Zodiak saya virgo. Tapi sebetulnya saya tak terlalu percaya pada apa yang dikatakan zodiak. Baca zodiak cuma untuk tertawa-tawa saja. Apa yang diprediksi zodiak sering terjadi memang, tapi itu semua sudah telat. Entah karena saya telat baca ramalan zodiak itu atau memang kejadiannya yang tak mau didahului ramalan zodiak. Tapi yang pasti, SBY itu berzodiak virgo. Nah lho, apa hubungannya? Tak ada sih, cuma saya sebal saja dengan kepemimpinan dia. Di keluarga besar saya, cuma saya yang tidak memilih dia dalam dua pemilu yang lalu. Dan, kalau memang mau berpatokan pada zodiak, setahu saya, orang virgo itu tak suka curhat di depan umum secara terang-terangan. SBY tampaknya virgo yang ingin selalu eksis.

 

Mimpi

Yang lucu, pada tahun lalu, saya sering diminta teman-teman untuk menafsirkan mimpi malam hari mereka. Tak tahulah bagaimana awal mulanya sampai banyak yang tanya soal tafsir mimpi ke saya. Punya buku-buku tentang tafsir mimpi saja tidak. Meski saya punya ebook The Interpretation of Dreams dari Sigmund Freud, tapi itu pun belum saya baca sampai habis. Njelimet soalnya hehe. Sumber saya ketika ada teman yang bertanya tafsir mimpi mereka cuma dua: Google dan timeline Twitter mereka. Upaya menafsir saya berkat mengkombinasikan dan menghubungkan antara apa yang saya dapat dari om Google dengan status-status mereka. Untungnya, orang-orang yang bertanya tafsir mimpi termasuk aktif di social media dan termasuk saya kenal dekat. Sejauh ini sih tak ada complain dengan penafsiran saya, walau suka ada ngaco-ngaco sedikit haha.
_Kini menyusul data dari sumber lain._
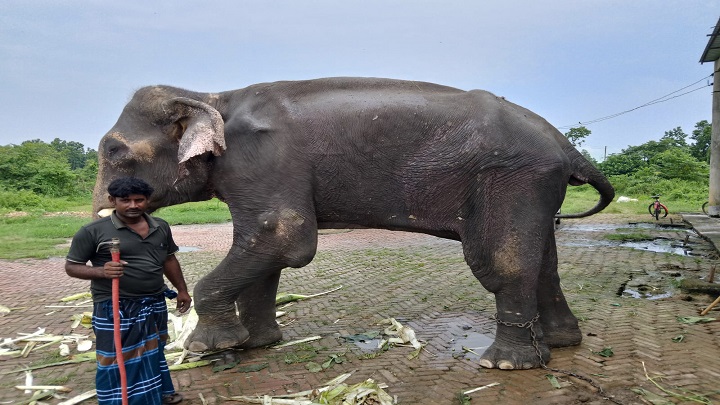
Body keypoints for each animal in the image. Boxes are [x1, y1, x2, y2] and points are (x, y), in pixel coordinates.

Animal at [91, 76, 612, 370]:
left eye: (114, 150)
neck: (210, 96)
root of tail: (566, 145)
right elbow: (267, 246)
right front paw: (257, 345)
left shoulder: (263, 159)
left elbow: (285, 236)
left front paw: (206, 348)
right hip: (536, 186)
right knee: (544, 262)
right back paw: (560, 344)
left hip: (511, 178)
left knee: (503, 263)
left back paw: (506, 366)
Lantas, siapa yang mau dan bisa menafsir mimpi saya? Tak perlu sih, sebab seperti zodiak, saya tak terlalu percaya mimpi saat tidur itu punya makna. Bagi saya, pada akhirnya mimpi itu hanya hasil serapan dari apa yang kita alami dan rasakan dalam keseharian kita. Mimpi itu hanya untuk senang-senang saja. Bersyukur masih bisa tersenyum saat bangun dari tidur gara-gara mimpi. Seperti mimpi saya terakhir, dinner bersama Carey Mulligan. Sudah pasti ini after taste dari nonton Drive. :p

 

Pernikahan

Malas sebenarnya membahas tema ini. Silakan baca saja artikel “Marriage is a Work in Progress” di http://huff.to/AlA4j2 ini. Atau, yang ingin bahasannya lebih Islami, saya punya satu edisi Majalah Alif (Alhamdulillah It’s Friday) yang mengulik segala hal tentang pernikahan. Bagus isinya. Kalau ada yang mau mengkopi, silakan kontak saya. Omong-omong, Majalah Alif masih terbit nggak sih?

 

Hurts Like Heaven

Saya suka sekali lagu Coldplay ini. Ada baris liriknya yang tajam menusuk, yakni Oh you, use your heart as a weapon. And it hurts like heaven.” Susah dijelaskan lewat kata-kata. Yah, feeling memang bermain di sini. 🙂

 

Passion

Hmm, bagian ini agak serius. Jadi, 2011 adalah tahun yang berkesan buat saya. Bagi sebagian orang, perjalanan hidup memang harus memutar lewat rute yang terkadang asing. Saya merasakan itu. Mulanya pada medio tahun 2010, selama dua bulan saya ikut workshop penulisan skenario film panjang yang dimentori salah satu penulis skenario ternama. Nekat juga saat itu. Karena sebenarnya sejak kuliah saya lebih suka menulis artikel tentang film dan sedikit-sedikit belajar tentang kritik film, bukan skenario. Tapi saya pikir, saya harus tahu lebih dalam soal film, paling tidak memahami salah satu departemen dalam pembuatan film. Untuk itu, penulisan skenario jadi pintu masuk yang bagus. Dari situ banyak yang saya pelajari, baik dalam workshop itu maupun dari referensi buku-buku tentang film yang saya baca. Tapi mungkin karena niat dan hati ini lebih condong ke kritik film, sampai sekarang belum ada satu pun skenario yang jadi, semuanya mentok di treatment. Malahan, sejak akhir 2010, saya jadi penulis lepas untuk resensi film di salah satu koran besar di Jawa Barat.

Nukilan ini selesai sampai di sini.